La observación calmada y no programada, ajena al turismo acelerado y de masas, permite acercarse de otra manera al paisaje: escuchar la voz de la naturaleza, los ruidos y los silencios, percibir las formas y evolución de plantas y árboles según las épocas del año y del impacto de los fenómenos meteorológicos, la convivencia más o menos armónica entre las diversas especies, los efectos de la huella humana o imaginar futuros posibles de acuerdo con un desarrollo ecológico sostenible o insostenible. Y cuando nos perdemos por la ciudad, descubrimos zonas escondidas u ocultas y nos dejamos sorprender por el imprevisto e imprevisible: sus latidos cambiantes a lo largo del día, los olores del mercado o de una cocina, las conversaciones que cogemos al vuelo, las zancadas o las miradas de las gentes, el pulso de su vida cotidiana. La capacidad de sorpresa aflora cuando descubrimos por primera vez una ciudad, pero la curiosidad y fascinación no merma en absoluto -incluso diría que crece- cuando la visitamos repetidamente: porque nunca vemos lo mismo, nuestra mirada se enriquece y surgen nuevas preguntas. Preguntas y más preguntas, es así como crecemos más sólidamente y feliz. Por caminos trazados o para trazar, porque como dice el gran poeta Antonio Machado: “Caminante no hay camino, se hace camino al andar”.
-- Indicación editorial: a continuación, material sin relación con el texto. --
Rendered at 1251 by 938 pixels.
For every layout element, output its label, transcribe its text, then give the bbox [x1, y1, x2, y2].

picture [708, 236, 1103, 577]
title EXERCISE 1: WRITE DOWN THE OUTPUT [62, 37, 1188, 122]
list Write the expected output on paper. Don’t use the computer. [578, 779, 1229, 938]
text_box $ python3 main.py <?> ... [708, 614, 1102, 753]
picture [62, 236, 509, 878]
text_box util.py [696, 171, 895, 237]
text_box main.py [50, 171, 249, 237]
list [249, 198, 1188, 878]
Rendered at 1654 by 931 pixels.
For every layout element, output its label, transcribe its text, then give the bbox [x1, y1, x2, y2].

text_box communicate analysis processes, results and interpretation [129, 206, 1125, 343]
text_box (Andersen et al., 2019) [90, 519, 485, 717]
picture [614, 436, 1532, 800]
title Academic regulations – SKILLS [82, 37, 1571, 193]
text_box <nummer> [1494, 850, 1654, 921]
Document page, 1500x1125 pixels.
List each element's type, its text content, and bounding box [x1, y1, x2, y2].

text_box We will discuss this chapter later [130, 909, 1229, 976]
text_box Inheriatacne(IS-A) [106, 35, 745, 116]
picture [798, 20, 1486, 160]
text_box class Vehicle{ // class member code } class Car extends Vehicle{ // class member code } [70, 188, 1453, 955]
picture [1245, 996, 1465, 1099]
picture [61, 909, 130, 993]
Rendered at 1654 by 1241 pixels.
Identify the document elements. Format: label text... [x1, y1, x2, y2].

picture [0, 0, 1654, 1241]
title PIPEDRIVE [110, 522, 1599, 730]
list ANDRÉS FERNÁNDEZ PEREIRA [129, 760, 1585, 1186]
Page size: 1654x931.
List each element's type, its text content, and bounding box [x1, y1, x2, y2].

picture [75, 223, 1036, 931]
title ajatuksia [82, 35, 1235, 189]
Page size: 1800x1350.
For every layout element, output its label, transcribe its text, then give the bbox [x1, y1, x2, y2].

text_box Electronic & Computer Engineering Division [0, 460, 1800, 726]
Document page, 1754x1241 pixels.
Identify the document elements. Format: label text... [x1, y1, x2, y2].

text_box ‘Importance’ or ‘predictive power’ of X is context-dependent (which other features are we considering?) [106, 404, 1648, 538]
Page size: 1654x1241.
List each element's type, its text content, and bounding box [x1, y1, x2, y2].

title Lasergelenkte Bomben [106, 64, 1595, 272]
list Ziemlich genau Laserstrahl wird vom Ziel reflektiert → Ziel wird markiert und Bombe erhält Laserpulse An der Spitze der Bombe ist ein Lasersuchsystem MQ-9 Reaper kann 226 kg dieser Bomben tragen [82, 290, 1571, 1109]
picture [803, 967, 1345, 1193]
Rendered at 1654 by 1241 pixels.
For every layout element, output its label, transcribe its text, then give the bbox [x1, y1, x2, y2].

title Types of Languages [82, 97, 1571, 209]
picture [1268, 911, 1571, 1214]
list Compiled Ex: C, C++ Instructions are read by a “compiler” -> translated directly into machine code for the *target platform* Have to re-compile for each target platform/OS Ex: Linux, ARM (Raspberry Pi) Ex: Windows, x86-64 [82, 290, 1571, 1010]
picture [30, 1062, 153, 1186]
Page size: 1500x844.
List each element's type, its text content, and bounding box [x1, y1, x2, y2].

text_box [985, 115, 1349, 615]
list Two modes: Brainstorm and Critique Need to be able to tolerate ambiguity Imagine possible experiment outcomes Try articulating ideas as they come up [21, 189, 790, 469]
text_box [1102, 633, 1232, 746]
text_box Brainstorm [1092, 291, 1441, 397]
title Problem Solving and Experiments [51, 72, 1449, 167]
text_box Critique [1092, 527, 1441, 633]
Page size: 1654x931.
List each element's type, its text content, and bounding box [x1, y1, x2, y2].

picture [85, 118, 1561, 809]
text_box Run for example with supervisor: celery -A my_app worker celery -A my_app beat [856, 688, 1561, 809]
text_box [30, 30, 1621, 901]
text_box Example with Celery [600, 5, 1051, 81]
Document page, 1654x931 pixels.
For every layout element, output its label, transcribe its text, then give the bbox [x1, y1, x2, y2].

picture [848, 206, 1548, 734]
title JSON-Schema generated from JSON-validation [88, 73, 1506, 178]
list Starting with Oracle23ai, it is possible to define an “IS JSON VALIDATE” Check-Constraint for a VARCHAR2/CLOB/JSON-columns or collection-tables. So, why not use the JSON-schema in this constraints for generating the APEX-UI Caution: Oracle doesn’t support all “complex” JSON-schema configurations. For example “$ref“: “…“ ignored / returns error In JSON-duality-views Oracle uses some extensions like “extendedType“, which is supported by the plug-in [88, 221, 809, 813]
Esta no es únicamente mi última colaboración de este curso, sino que es un texto de adiós definitivo a mi colaboración en el Diari de l’Educació, en el que he escrito desde sus inicios. He aprendido y he disfrutado un montón en este hermoso y complejo camino de la educación, pero ahora la vida discurre por otros senderos y otras rutas del deseo. Gracias, muchísimas gracias por acompañarme durante este tiempo. Que tengáis un buen verano, lleno de salud y felicidad.